PROBLEM TO SOLVE:
Excluding all pictures, please output the listing exactly.

DATASET CONTENT:
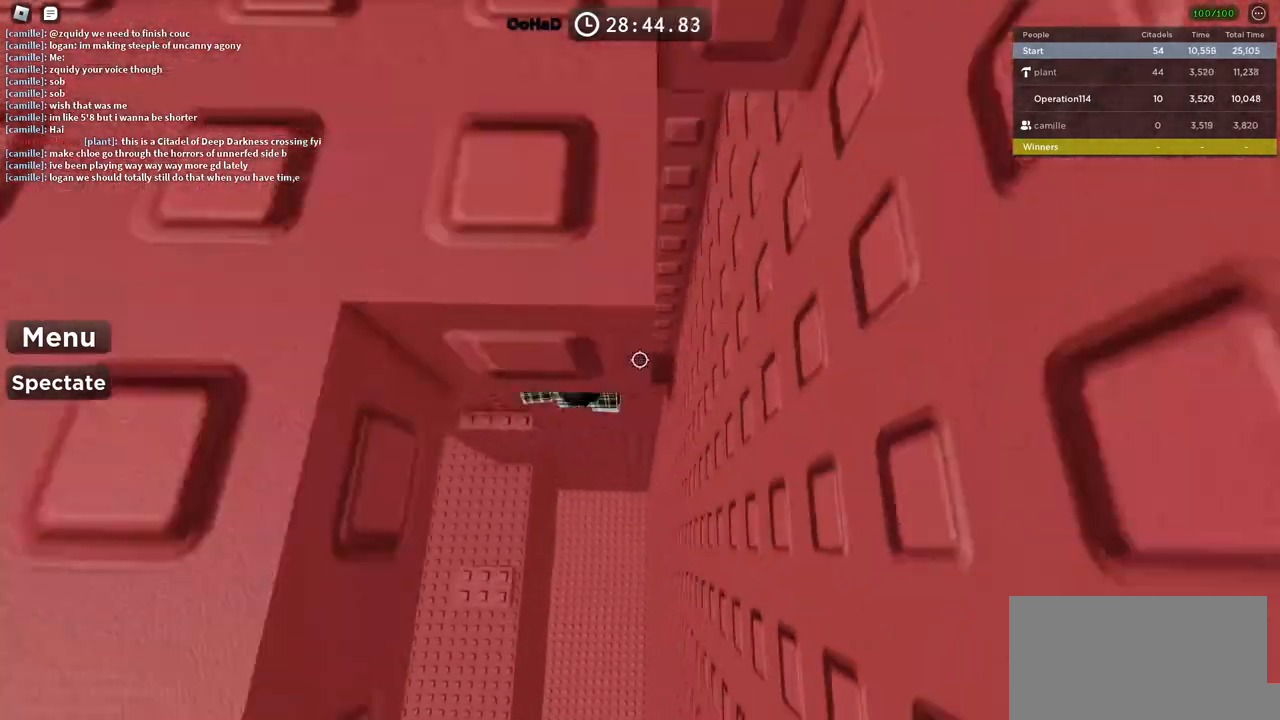
{"keys": ["a", "space"], "events": [[266, "w", "up"], [316, "a", "down"], [433, "space", "down"]]}
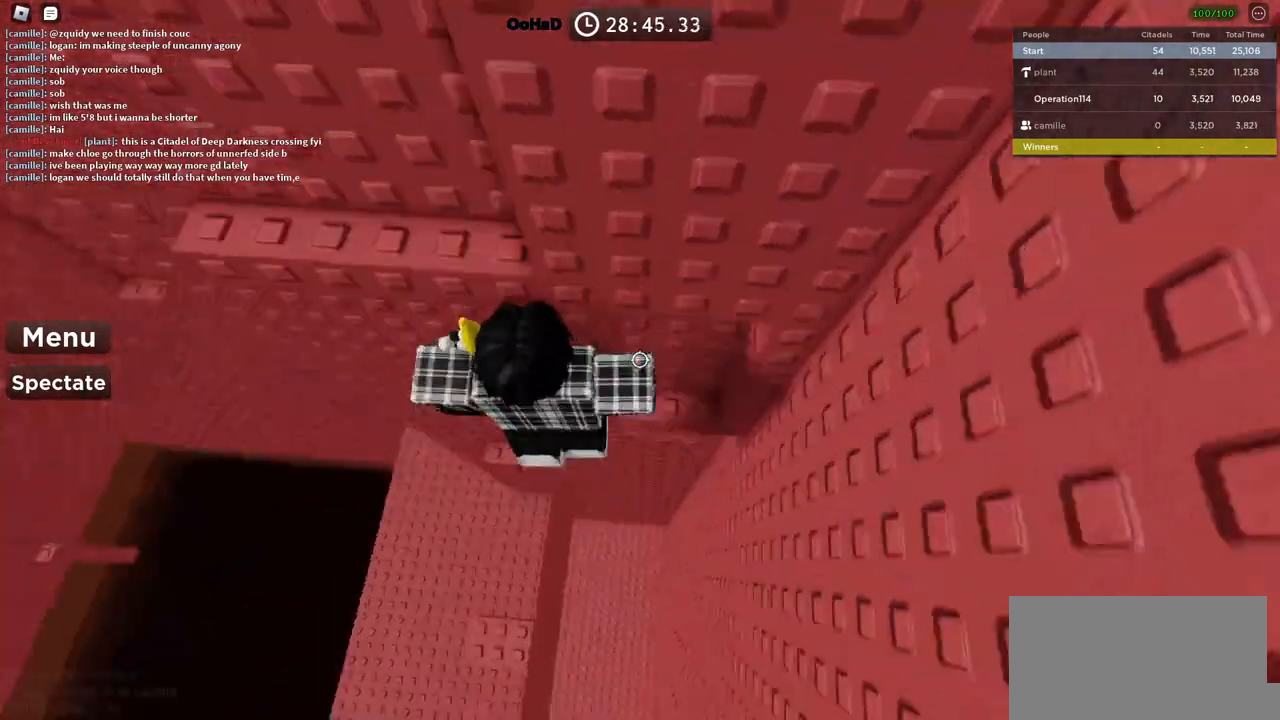
{"keys": [], "events": [[50, "w", "down"], [83, "space", "up"], [283, "a", "up"], [433, "w", "up"]]}
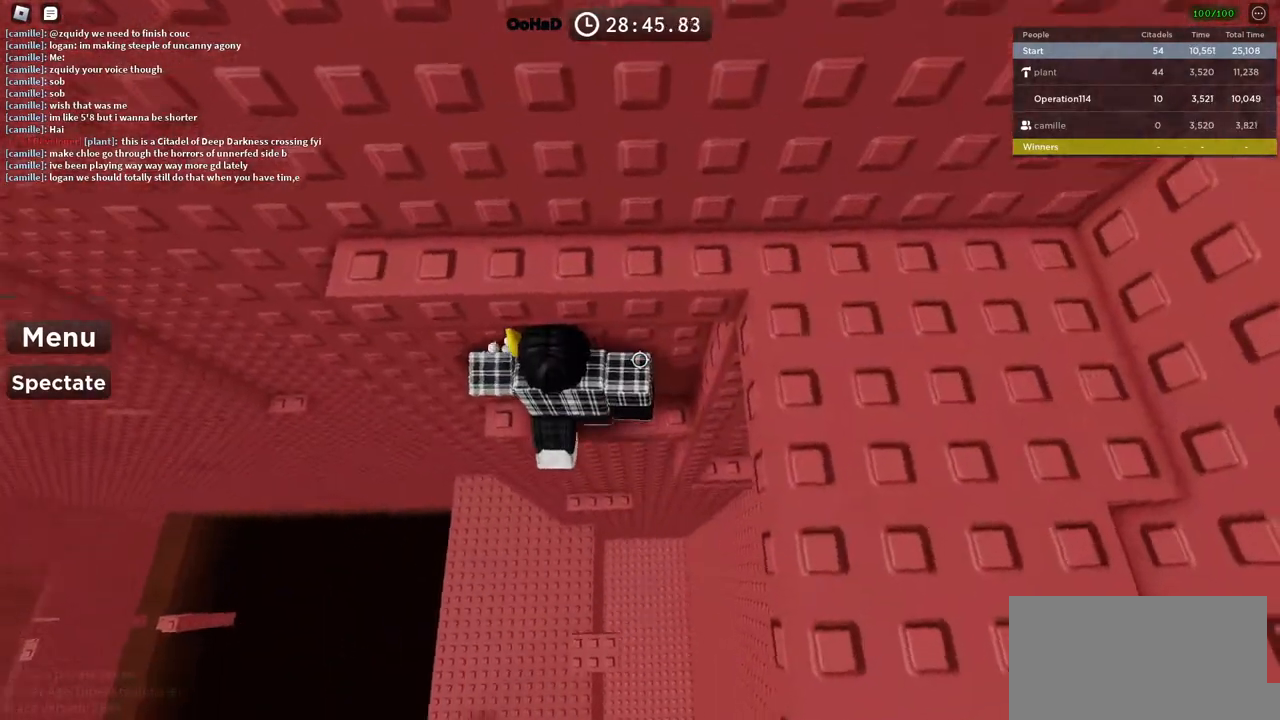
{"keys": ["w"], "events": [[33, "s", "down"], [83, "space", "down"], [116, "s", "up"], [216, "w", "down"], [283, "space", "up"]]}
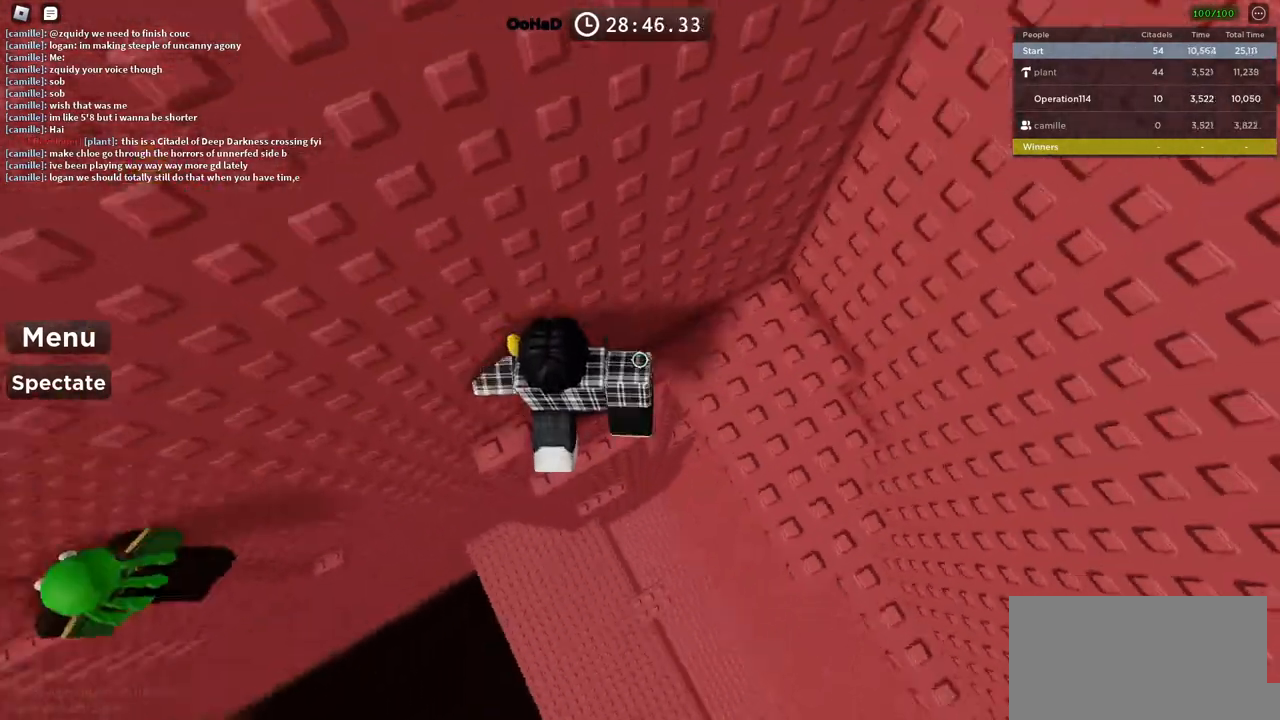
{"keys": ["d", "w"], "events": [[433, "d", "down"]]}
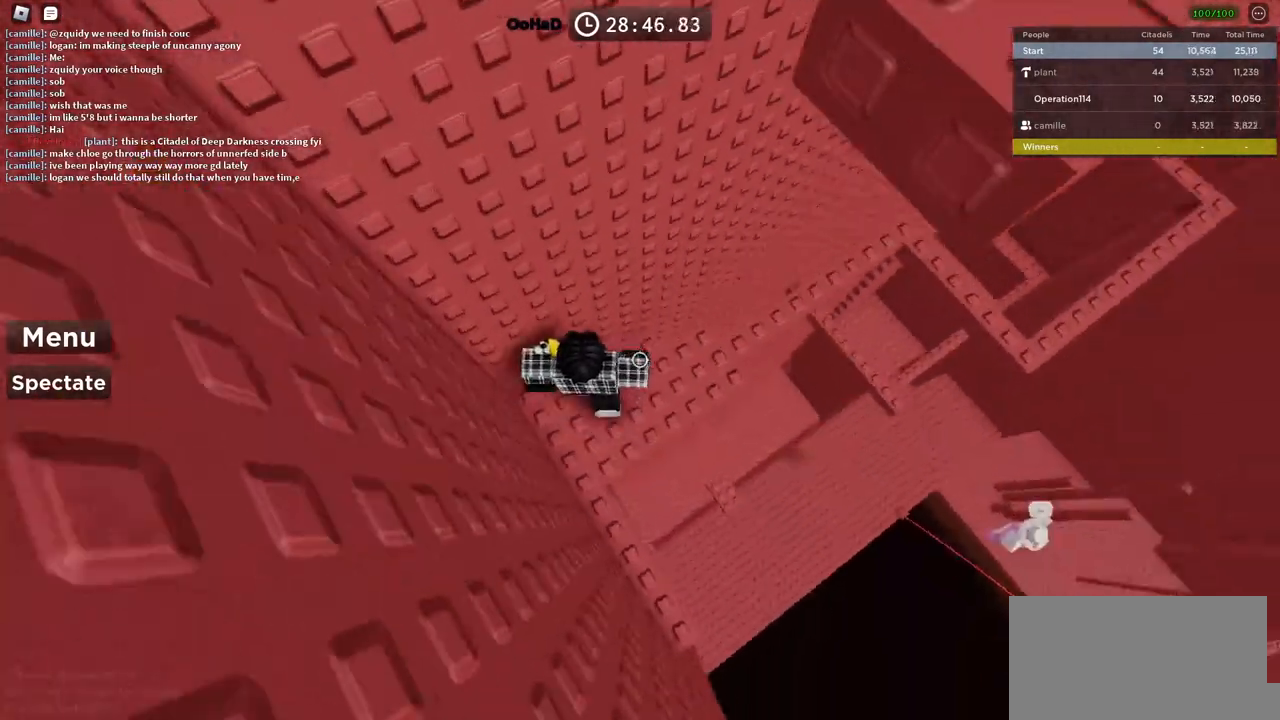
{"keys": ["w"], "events": [[450, "d", "up"]]}
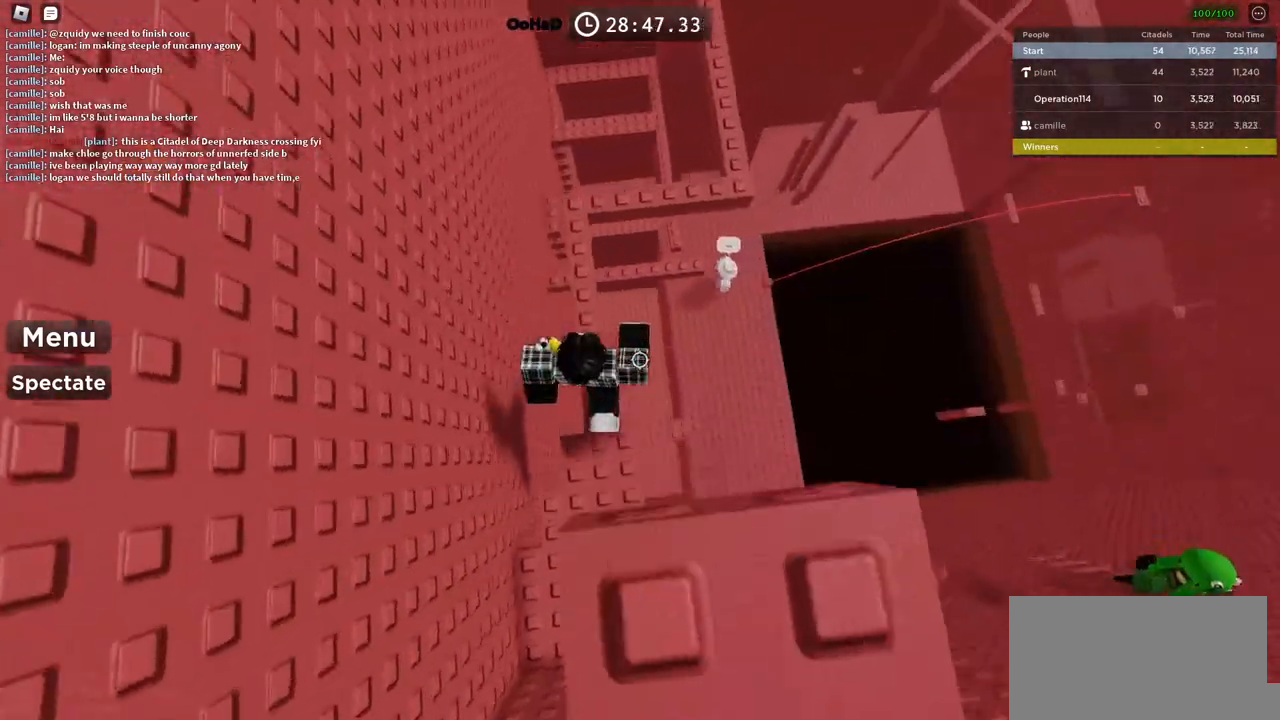
{"keys": ["space", "w"], "events": [[16, "w", "up"], [100, "w", "down"], [450, "space", "down"]]}
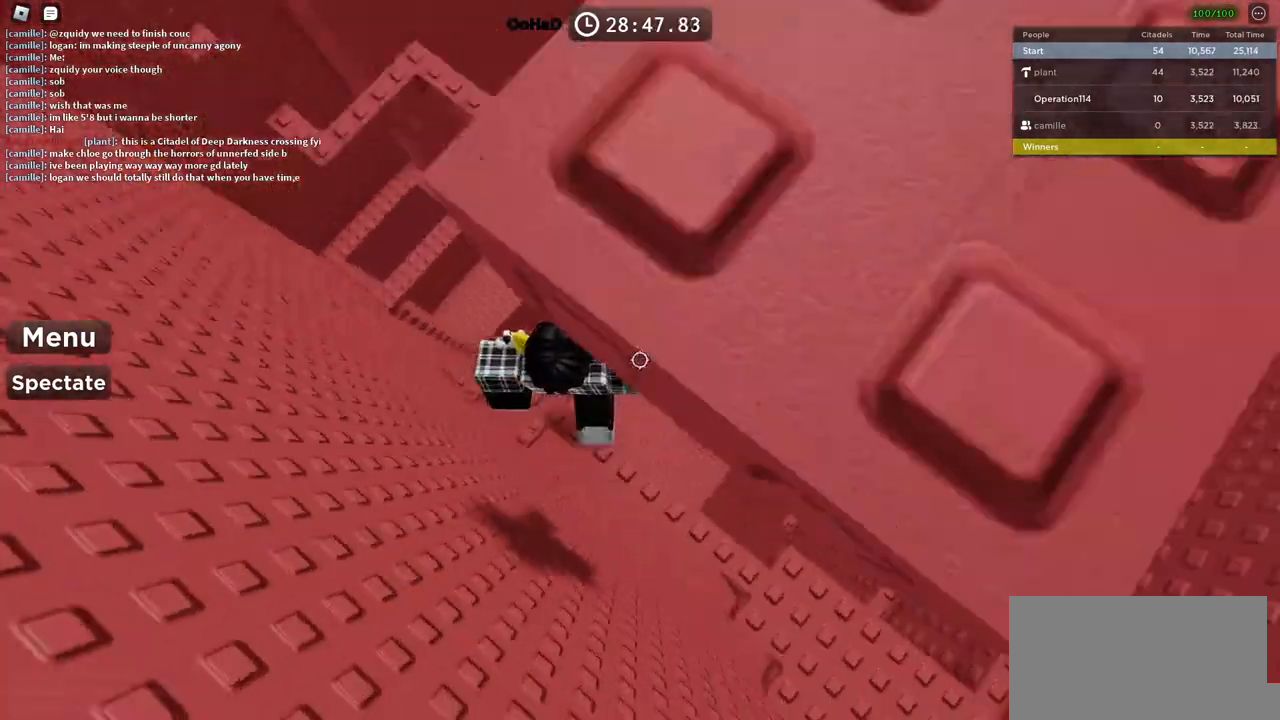
{"keys": ["w"], "events": [[100, "space", "up"]]}
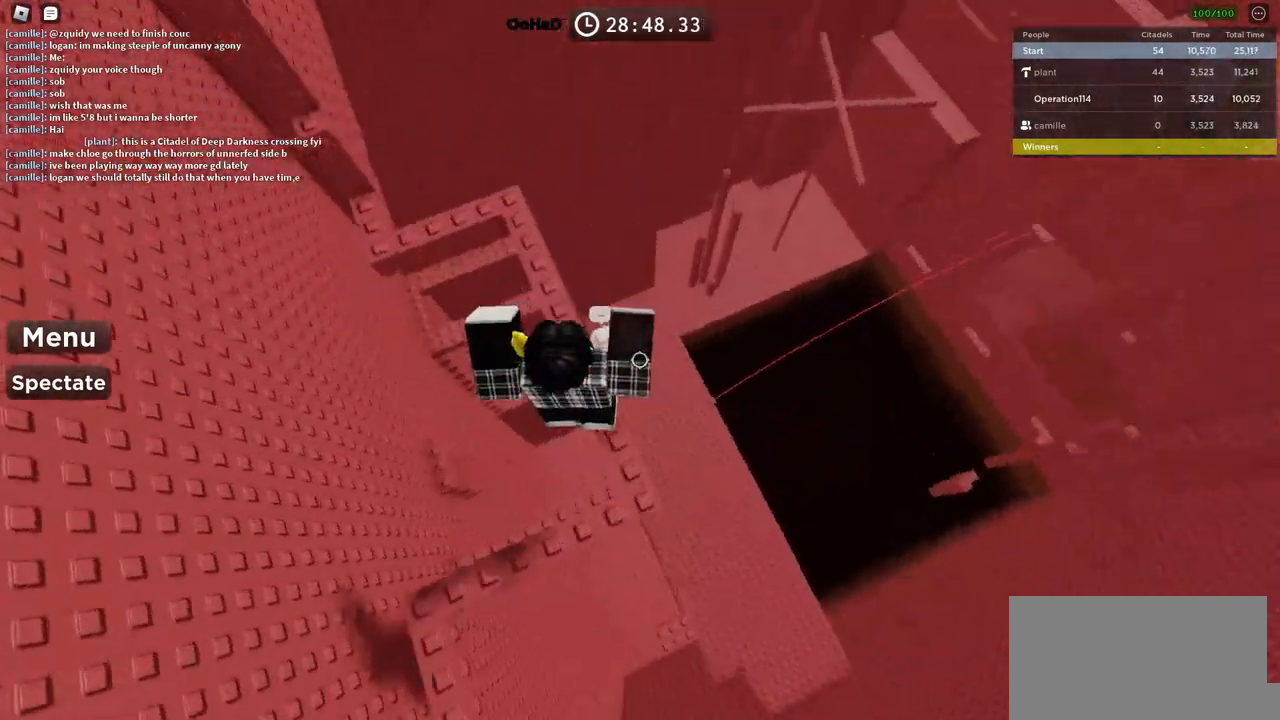
{"keys": ["w"], "events": [[183, "space", "down"], [316, "space", "up"]]}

EXERCISE OUTPUT:
{"keys": ["a", "space"], "events": [[266, "w", "up"], [316, "a", "down"], [433, "space", "down"]]}
{"keys": [], "events": [[50, "w", "down"], [83, "space", "up"], [283, "a", "up"], [433, "w", "up"]]}
{"keys": ["w"], "events": [[33, "s", "down"], [83, "space", "down"], [116, "s", "up"], [216, "w", "down"], [283, "space", "up"]]}
{"keys": ["d", "w"], "events": [[433, "d", "down"]]}
{"keys": ["w"], "events": [[450, "d", "up"]]}
{"keys": ["space", "w"], "events": [[16, "w", "up"], [100, "w", "down"], [450, "space", "down"]]}
{"keys": ["w"], "events": [[100, "space", "up"]]}
{"keys": ["w"], "events": [[183, "space", "down"], [316, "space", "up"]]}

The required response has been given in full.